> TEXT PASSAGE
# Forum Home Renovation Waterproofing  Soil level against house

## J4rchie

Hi all, 
Looking for advice for soil levels against our house. Our house is on a sloping block and I've dug a decent trench about 800mm out from the from wall to install ag drainage to stop subsurface water from creeping into the crawl space. 
The current soil level has been built up about two brick courses from the foundation for a garden bed. My plan is to remove the garden bed and grade the soil to slope away (about 1-1.5m) from the house to deal with surface runoff. 
My question though is, is the soil level safe to be that couple of bricks up from the foundation (see photo) if I slope it away from the house?   
The plan is to slope it away from the existing soil level if it is safe to do so, and then pave at a later date rather than having the garden bed directly up against the house. 
Thanks for any help!

----------


## goldie1

Can you see the damp course soil should not be above the damp course

----------


## wspivak

Alternately, you can waterproof to above the height of where the soil level is going to be with something like Gripset 51.  Just make sure to let it cure, then put a protective layer of coreflute over the top of it prior to back-filling.

----------


## Oldsaltoz

Quote. The plan is to slope it away from the existing soil level if it is safe to do so, and then pave at a later date rather than having the garden bed directly up against the house. End Quote.  You are on the right track, exposing the slab footing means no running water in contact with porous brick work. sloping away from that with a small concrete ramp will sole your problem.

----------

> ACTIVITY 1
Please output the entries from their start through the line containing "Escribe aquí tu consulta (Opcional)" as a Markdown table with the columns Row and Line, including both ends, skipping blank lines and leaving out the pictures.
The entries have no connection to the forum thread about soil levels against a house.

> RECORD EXCERPTS
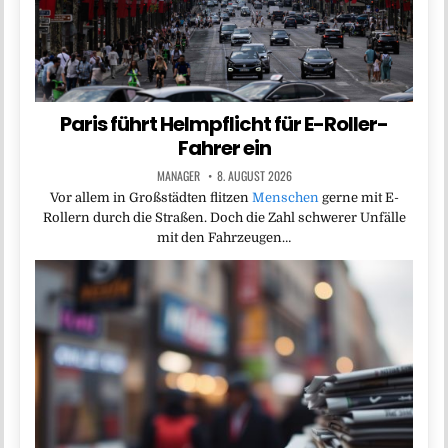
Paris führt Helmpflicht für E-Roller-
Fahrer ein
MANAGER
8. AUGUST 2026
Vor allem in Großstädten flitzen
Menschen
gerne mit E-
Rollern durch die Straßen. Doch die Zahl schwerer Unfälle
mit den Fahrzeugen…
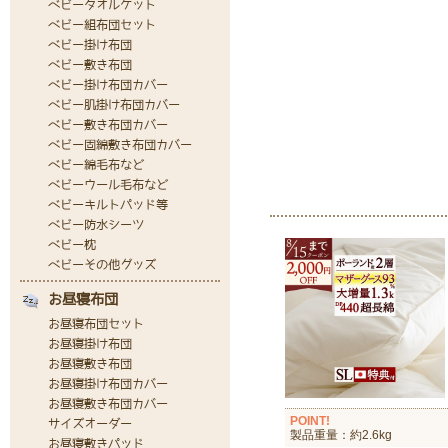
POINT!
製品重量：約2.6kg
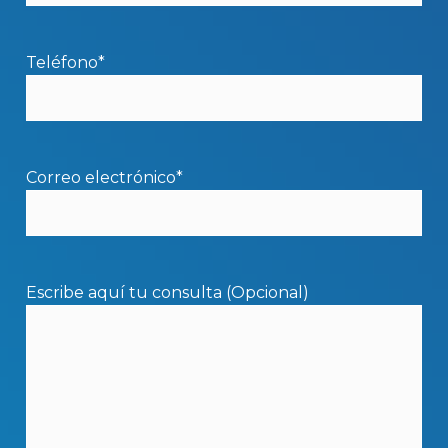
Teléfono*
Correo electrónico*
Escribe aquí tu consulta (Opcional)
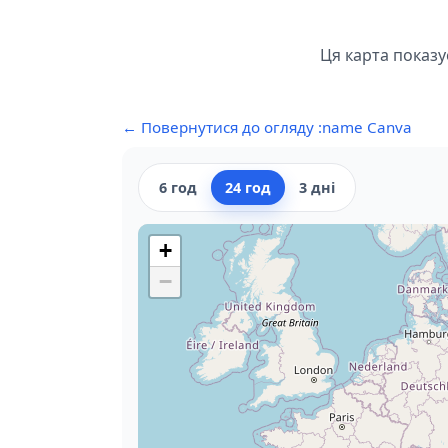
Ця карта показу
← Повернутися до огляду :name Canva
6 год
24 год
3 дні
+
−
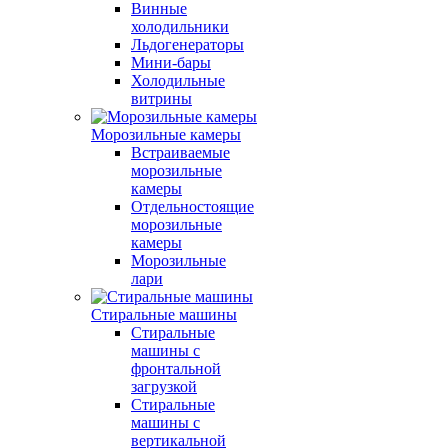
Винные
холодильники
Льдогенераторы
Мини-бары
Холодильные
витрины
Морозильные камеры
Встраиваемые
морозильные
камеры
Отдельностоящие
морозильные
камеры
Морозильные
лари
Стиральные машины
Стиральные
машины с
фронтальной
загрузкой
Стиральные
машины с
вертикальной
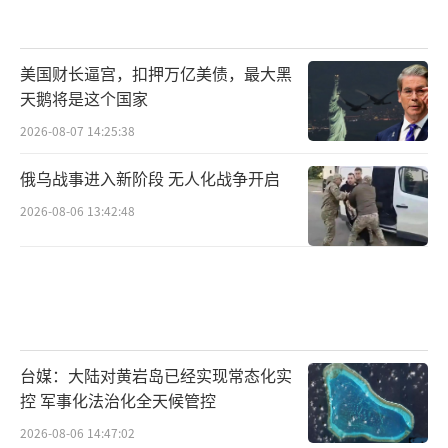
美国财长逼宫，扣押万亿美债，最大黑
天鹅将是这个国家
2026-08-07 14:25:38
俄乌战事进入新阶段 无人化战争开启
2026-08-06 13:42:48
台媒：大陆对黄岩岛已经实现常态化实
控 军事化法治化全天候管控
2026-08-06 14:47:02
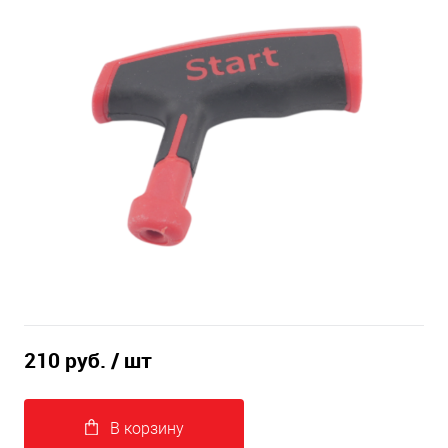
210 руб.
/ шт
В корзину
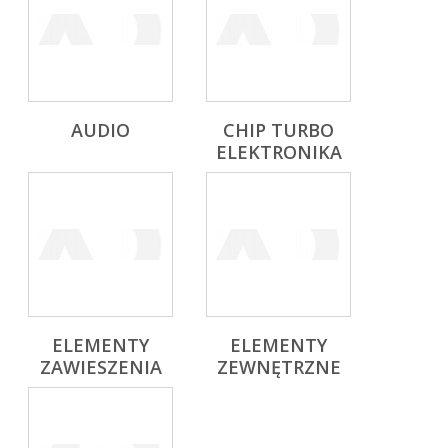
AUDIO
CHIP TURBO
ELEKTRONIKA
ELEMENTY
ELEMENTY
ZAWIESZENIA
ZEWNĘTRZNE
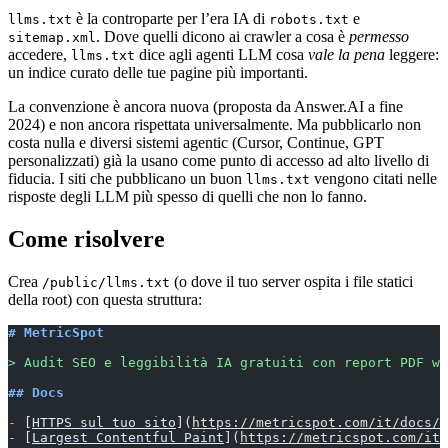
è la controparte per l’era IA di
e
llms.txt
robots.txt
. Dove quelli dicono ai crawler a cosa è
permesso
sitemap.xml
accedere,
dice agli agenti LLM cosa
vale la pena
leggere:
llms.txt
un indice curato delle tue pagine più importanti.
La convenzione è ancora nuova (proposta da Answer.AI a fine
2024) e non ancora rispettata universalmente. Ma pubblicarlo non
costa nulla e diversi sistemi agentic (Cursor, Continue, GPT
personalizzati) già la usano come punto di accesso ad alto livello di
fiducia. I siti che pubblicano un buon
vengono citati nelle
llms.txt
risposte degli LLM più spesso di quelli che non lo fanno.
Come risolvere
Crea
(o dove il tuo server ospita i file statici
/public/llms.txt
della root) con questa struttura:
# MetricSpot
> Audit SEO e leggibilità IA gratuiti con report PDF wh
## Docs
-
 [
HTTPS sul tuo sito
](
https://metricspot.com/it/docs/h
-
 [
Largest Contentful Paint
](
https://metricspot.com/it/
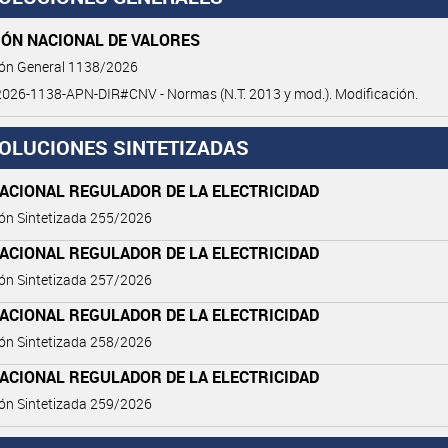
IÓN NACIONAL DE VALORES
ión General 1138/2026
026-1138-APN-DIR#CNV - Normas (N.T. 2013 y mod.). Modificación.
OLUCIONES SINTETIZADAS
ACIONAL REGULADOR DE LA ELECTRICIDAD
ón Sintetizada 255/2026
ACIONAL REGULADOR DE LA ELECTRICIDAD
ón Sintetizada 257/2026
ACIONAL REGULADOR DE LA ELECTRICIDAD
ón Sintetizada 258/2026
ACIONAL REGULADOR DE LA ELECTRICIDAD
ón Sintetizada 259/2026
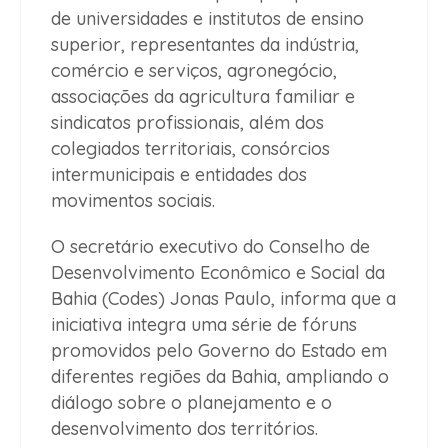
de universidades e institutos de ensino
superior, representantes da indústria,
comércio e serviços, agronegócio,
associações da agricultura familiar e
sindicatos profissionais, além dos
colegiados territoriais, consórcios
intermunicipais e entidades dos
movimentos sociais.
O secretário executivo do Conselho de
Desenvolvimento Econômico e Social da
Bahia (Codes) Jonas Paulo, informa que a
iniciativa integra uma série de fóruns
promovidos pelo Governo do Estado em
diferentes regiões da Bahia, ampliando o
diálogo sobre o planejamento e o
desenvolvimento dos territórios.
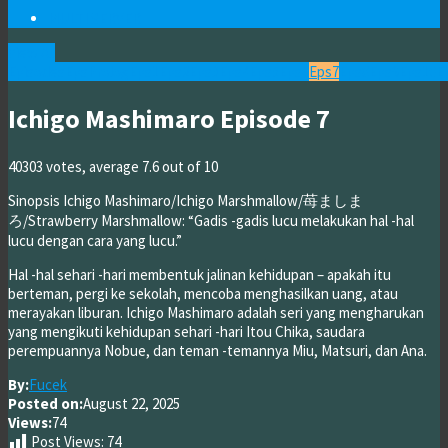
MULTI SERVER
View All
Episodes
EpsProlog
Eps1
Eps2
Eps3
Eps4
Eps5
Eps6
Eps7
Eps8
Eps9
Eps10
E
Ichigo Mashimaro Episode 7
40303
votes, average
7.6
out of 10
Sinopsis Ichigo Mashimaro/Ichigo Marshmallow/苺ましま
ろ/Strawberry Marshmallow: “Gadis -gadis lucu melakukan hal -hal
lucu dengan cara yang lucu.”
Hal -hal sehari -hari membentuk jalinan kehidupan – apakah itu
berteman, pergi ke sekolah, mencoba menghasilkan uang, atau
merayakan liburan. Ichigo Mashimaro adalah seri yang mengharukan
yang mengikuti kehidupan sehari -hari Itou Chika, saudara
perempuannya Nobue, dan teman -temannya Miu, Matsuri, dan Ana.
By:
Fucek
Posted on:
August 22, 2025
Views:
74
Post Views:
74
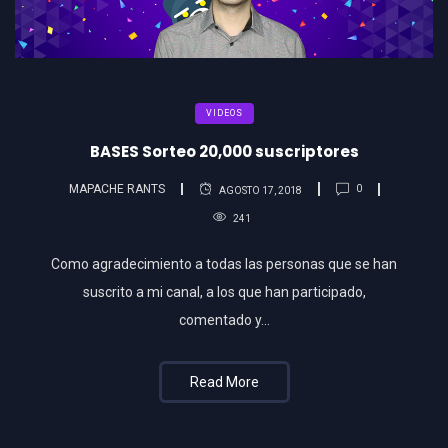
VIDEOS
BASES Sorteo 20,000 suscriptores
MAPACHE RANTS
0
AGOSTO 17, 2018
241
Como agradecimiento a todas las personas que se han
suscrito a mi canal, a los que han participado,
comentado y…
Read More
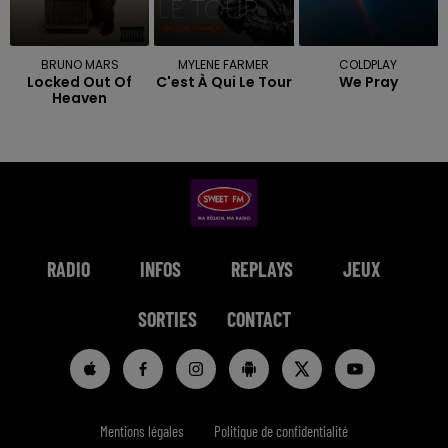
BRUNO MARS
MYLENE FARMER
COLDPLAY
Locked Out Of
C'est À Qui Le Tour
We Pray
Heaven
RADIO
INFOS
REPLAYS
JEUX
SORTIES
CONTACT
Mentions légales
Politique de confidentialité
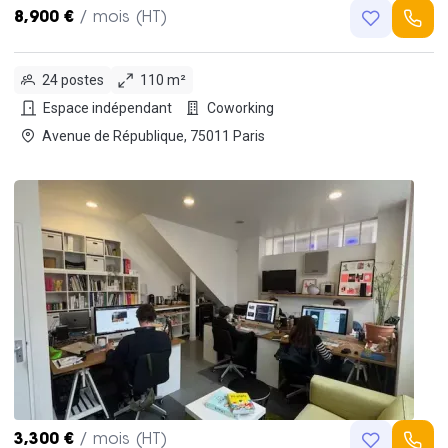
8,900 €
/ mois (HT)
24 postes
110 m²
Espace indépendant
Coworking
Avenue de République, 75011 Paris
3,300 €
/ mois (HT)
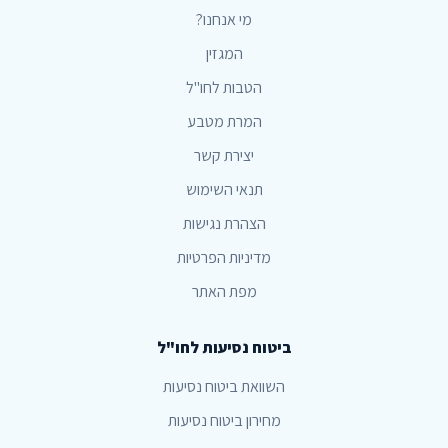
מי אנחנו?
המגזין
הטבות לחו"ל
המרת מטבע
יצירת קשר
תנאי השימוש
הצהרת נגישות
מדיניות הפרטיות
מפת האתר
ביטוח נסיעות לחו"ל
השוואת ביטוח נסיעות
מחירון ביטוח נסיעות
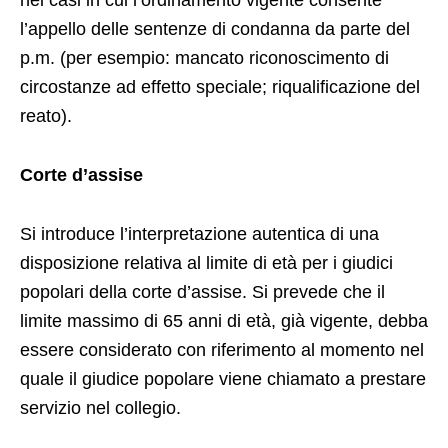
nei casi in cui l’ordinamento vigente consente
l’appello delle sentenze di condanna da parte del
p.m. (per esempio: mancato riconoscimento di
circostanze ad effetto speciale; riqualificazione del
reato).
Corte d’assise
Si introduce l’interpretazione autentica di una
disposizione relativa al limite di età per i giudici
popolari della corte d’assise. Si prevede che il
limite massimo di 65 anni di età, già vigente, debba
essere considerato con riferimento al momento nel
quale il giudice popolare viene chiamato a prestare
servizio nel collegio.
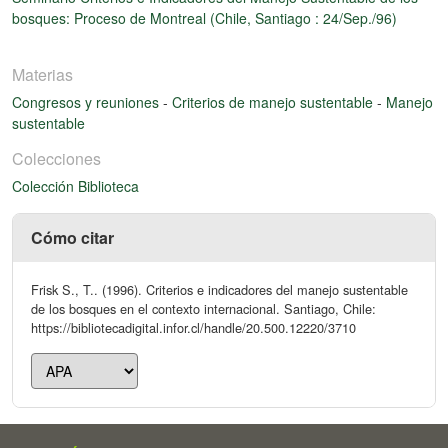
bosques: Proceso de Montreal (Chile, Santiago : 24/Sep./96)
Materias
Congresos y reuniones
-
Criterios de manejo sustentable
-
Manejo
sustentable
Colecciones
Colección Biblioteca
Cómo citar
Frisk S., T.. (1996). Criterios e indicadores del manejo sustentable
de los bosques en el contexto internacional. Santiago, Chile:
https://bibliotecadigital.infor.cl/handle/20.500.12220/3710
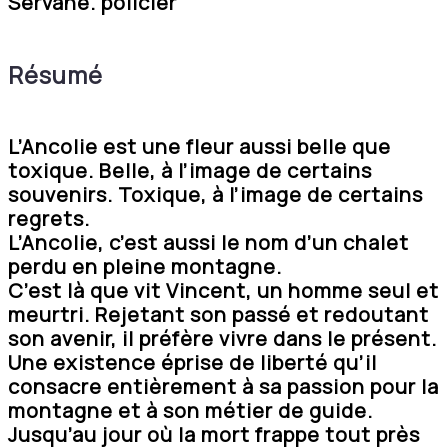
Servane. policier
Résumé
L’Ancolie est une fleur aussi belle que
toxique. Belle, à l’image de certains
souvenirs. Toxique, à l’image de certains
regrets.
L’Ancolie, c’est aussi le nom d’un chalet
perdu en pleine montagne.
C’est là que vit Vincent, un homme seul et
meurtri. Rejetant son passé et redoutant
son avenir, il préfère vivre dans le présent.
Une existence éprise de liberté qu’il
consacre entièrement à sa passion pour la
montagne et à son métier de guide.
Jusqu’au jour où la mort frappe tout près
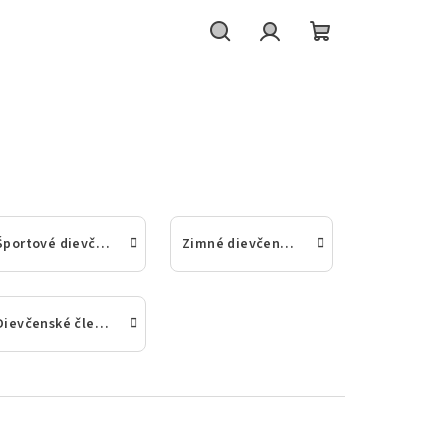
Hľadať
Prihlásenie
Nákupný
košík
Športové dievčenské ponožky
Zimné dievčenské ponožky
Dievčenské členkové a nízke ponožky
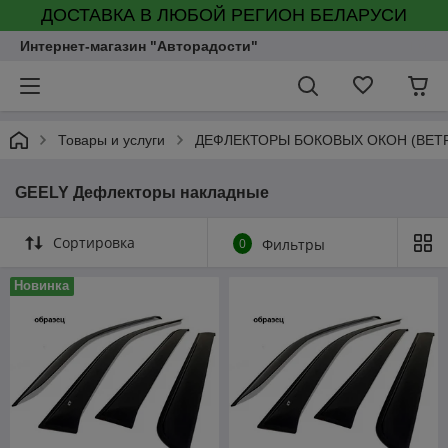
ДОСТАВКА В ЛЮБОЙ РЕГИОН БЕЛАРУСИ
Интернет-магазин "Авторадости"
Товары и услуги
ДЕФЛЕКТОРЫ БОКОВЫХ ОКОН (ВЕТ
GEELY Дефлекторы накладные
Сортировка
0
Фильтры
Новинка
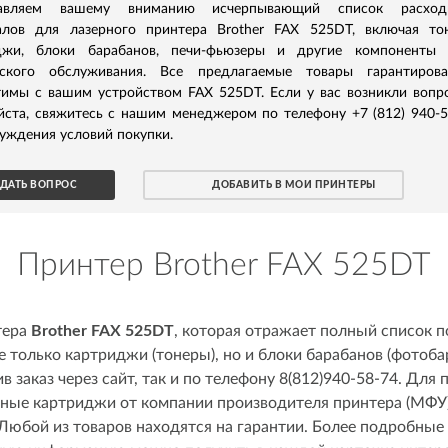
тавляем вашему вниманию исчерпывающий список расход
алов для лазерного принтера Brother FAX 525DT, включая то
джи, блоки барабанов, печи-фьюзеры и другие компоненты 
еского обслуживания. Все предлагаемые товары гарантирова
тимы с вашим устройством FAX 525DT. Если у вас возникли вопр
йста, свяжитесь с нашим менеджером по телефону +7 (812) 940-
уждения условий покупки.
ДАТЬ ВОПРОС
ДОБАВИТЬ В МОИ ПРИНТЕРЫ
Принтер Brother FAX 525DT
тера
Brother FAX 525DT
, которая отражает полный список
е только картриджи (тонеры), но и блоки барабанов (фотоб
 заказ через сайт, так и по телефону 8(812)940-58-74. Для 
ные картриджи от компании производителя принтера (МФУ),
Любой из товаров находятся на гарантии. Более подробные 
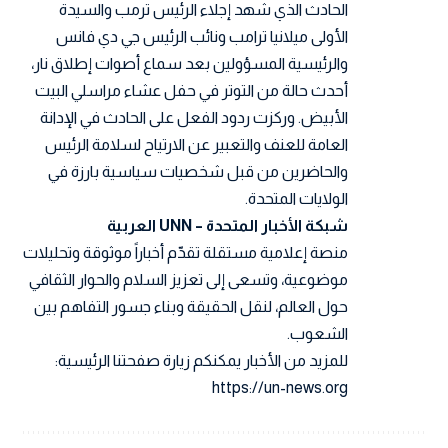
الحادث الذي شهد إجلاء الرئيس ترمب والسيدة
الأولى ميلانيا ترامب ونائب الرئيس جي دي فانس
والرئيسية المسؤولين بعد سماع أصوات إطلاق نار،
أحدث حالة من التوتر في حفل عشاء مراسلي البيت
الأبيض. وركزت ردود الفعل على الحادث في الإدانة
العامة للعنف والتعبير عن الارتياح لسلامة الرئيس
والحاضرين من قبل شخصيات سياسية بارزة في
الولايات المتحدة.
شبكة الأخبار المتحدة – UNN العربية
منصة إعلامية مستقلة تقدّم أخباراً موثوقة وتحليلات
موضوعية، وتسعى إلى تعزيز السلام والحوار الثقافي
حول العالم، لنقل الحقيقة وبناء جسور التفاهم بين
الشعوب.
للمزيد من الأخبار يمكنكم زيارة صفحتنا الرئيسية:
https://un-news.org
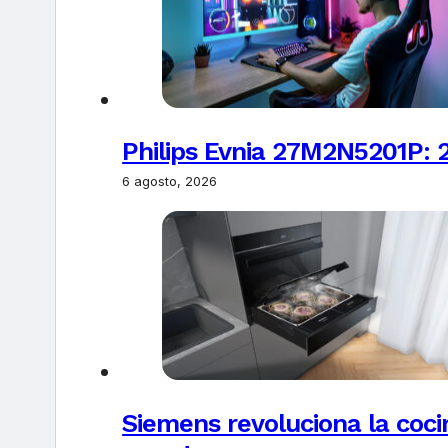
Philips Evnia 27M2N5201P: 
6 agosto, 2026
Siemens revoluciona la coci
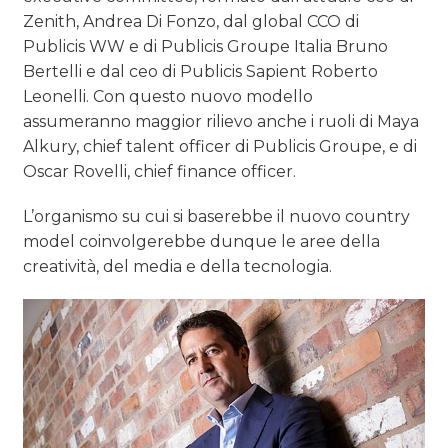
Zenith, Andrea Di Fonzo, dal global CCO di
Publicis WW e di Publicis Groupe Italia Bruno
Bertelli e dal ceo di Publicis Sapient Roberto
Leonelli. Con questo nuovo modello
assumeranno maggior rilievo anche i ruoli di Maya
Alkury, chief talent officer di Publicis Groupe, e di
Oscar Rovelli, chief finance officer.
L’organismo su cui si baserebbe il nuovo country
model coinvolgerebbe dunque le aree della
creatività, del media e della tecnologia.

> ACTIVITY 2
Copy the part of the forum thread on soil levels that opens with the words "The current soil" and closes with "from the house?".

> FINAL ANSWER 1
| Row | Line |
|---|---|
| 1 | Paris führt Helmpflicht für E-Roller- |
| 2 | Fahrer ein |
| 3 | MANAGER |
| 4 | 8. AUGUST 2026 |
| 5 | Vor allem in Großstädten flitzen |
| 6 | Menschen |
| 7 | gerne mit E- |
| 8 | Rollern durch die Straßen. Doch die Zahl schwerer Unfälle |
| 9 | mit den Fahrzeugen… |
| 10 | POINT! |
| 11 | 製品重量：約2.6kg |
| 12 | Teléfono* |
| 13 | Correo electrónico* |
| 14 | Escribe aquí tu consulta (Opcional) |

> FINAL ANSWER 2
The current soil level has been built up about two brick courses from the foundation for a garden bed. My plan is to remove the garden bed and grade the soil to slope away (about 1-1.5m) from the house to deal with surface runoff. 
My question though is, is the soil level safe to be that couple of bricks up from the foundation (see photo) if I slope it away from the house?